L’argument « insertion » : « Ce dispositif de formation est aussi et surtout un excellent tremplin vers l’emploi.
Selon la dernière note de la DEPP, 65 % des jeunes apprentis ont trouvé un emploi sept mois après la fin de leur apprentissage » (op. cit.). Sans doute le seul argument non contestable « en chiffres bruts » mais discutable sur le fond : qu’y a-t-il de si positif dans le fait que deux tiers des apprentis aient trouvé un emploi au bout de 7 mois ? Et le troisième tiers ? Il passe par pertes et profits de l’économie néolibérale ?

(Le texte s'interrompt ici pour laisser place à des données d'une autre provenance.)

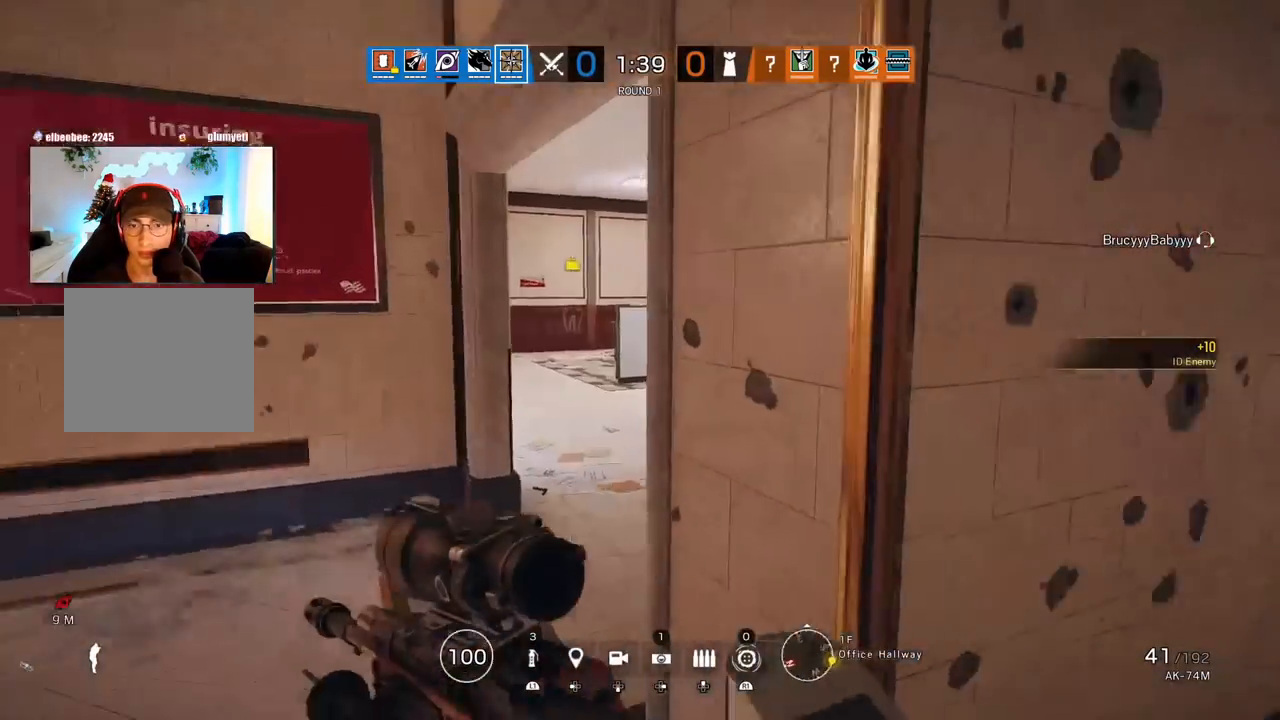
{"buttons": [], "left_stick": "down", "right_stick": "up-left", "events": [[67, "left_stick", "down"], [133, "left_stick", "right"], [183, "left_stick", "up"], [217, "right_stick", "center"], [250, "left_stick", "center"], [300, "left_stick", "down"], [483, "right_stick", "up-left"]]}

De plus on peut sérieusement penser que leurs chances de progresser dans l’emploi seront plus faibles que celles des jeunes ayant suivi les filières classiques, adossées à la recherche.

Venons-en aux vraies questions

Celles posées par la mainmise de l’économie néolibérale sur les formations, qui se traduit, pour s’en tenir à l’essentiel, par la part croissante des financements non étatiques des budgets des Universités et la généralisation de la professionnalisation des cursus.

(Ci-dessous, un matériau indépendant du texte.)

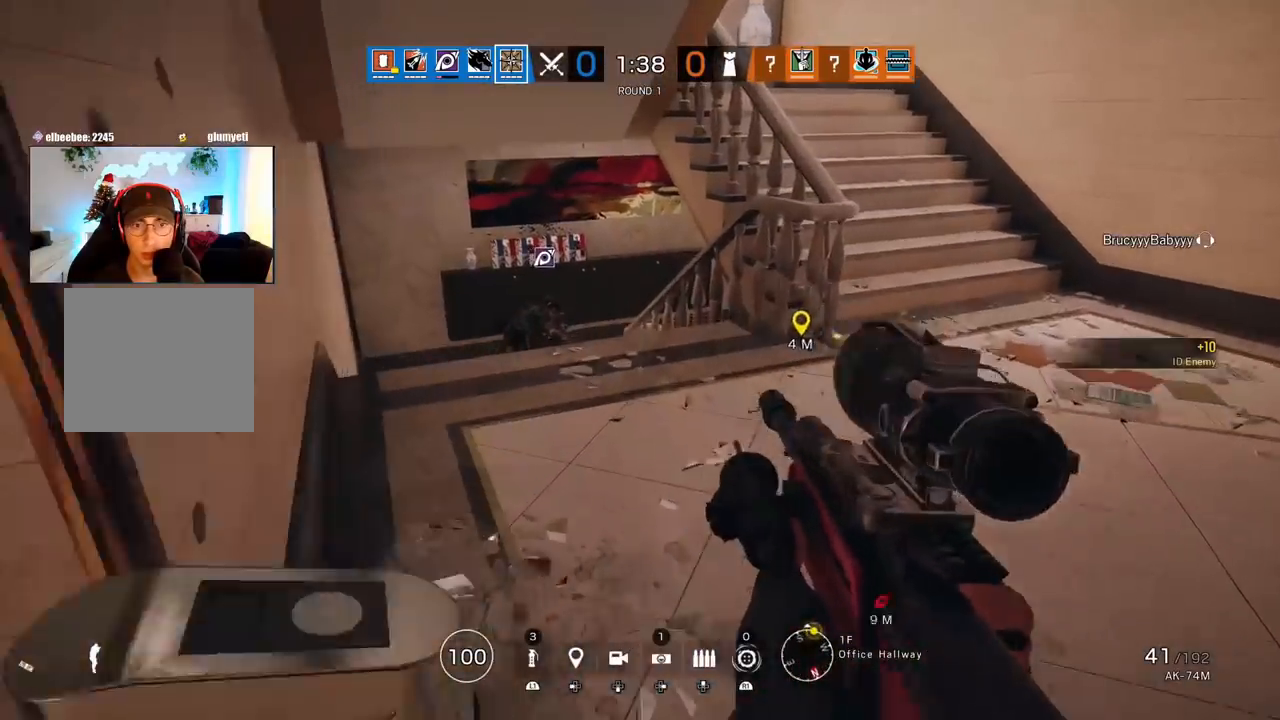
{"buttons": [], "left_stick": "down-right", "right_stick": "right", "events": [[367, "right_stick", "right"], [400, "left_stick", "down-right"]]}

S’il est difficile d’obtenir des chiffres précis sur la part de la taxe d’apprentissage dans le budget des universités, on peut être certain que celle-ci augmente (pour les grandes écoles, elle oscille entre 10 et 20 %).

Or, avec la crise, le montant versé par les entreprises tend à décroître, d’où les tensions sur la récolte de cet impôt, accentuées par la concurrence entre grandes écoles et universités désormais autonomes et responsables de leur budget.

Les universités ont donc la tentation de prioriser l’ouverture de formations qui prennent « mieux » en compte les besoins de recrutement des entreprises.
Ce que confirme à sa façon Michel Pébereau, dans Les Echos du 26/12/13 : « Ces dernières années, le développement rapide de l’offre de formation par apprentissage dans les grandes écoles, écoles d’ingénieurs et universités, a accompagné presque naturellement les évolutions des besoins en compétences des entreprises soumises à s’adapter à un environnement plus globalisé mais aussi plus exigeant en termes opérationnel et technologique ».

Aujourd’hui, le constat est sans appel : de plus en plus d’universités étranglées financièrement, volontairement ou par défaut, mettent en avant le modèle de l’apprentissage et de l’adaptation aux besoins des entreprises.
Est ainsi renforcée une tendance à la professionnalisation des cursus qu’on ne peut accepter dans sa forme actuelle. Non pas en effet qu’il faille rejeter toute approche du monde de l’entreprise.
Cette vision trop dogmatique se révèle contre-productive dans la mesure où elle empêche les jeunes de connaître le monde dans lequel ils auront à évoluer.
Par contre ce qui n’est pas acceptable est l’adéquation des formations aux besoins de recrutement des firmes et la logique de « l’approche compétence » portée par le néolibéralisme, au détriment de la capacité d’analyse critique du monde réel que permet l’adossement de la formation à la recherche universitaire.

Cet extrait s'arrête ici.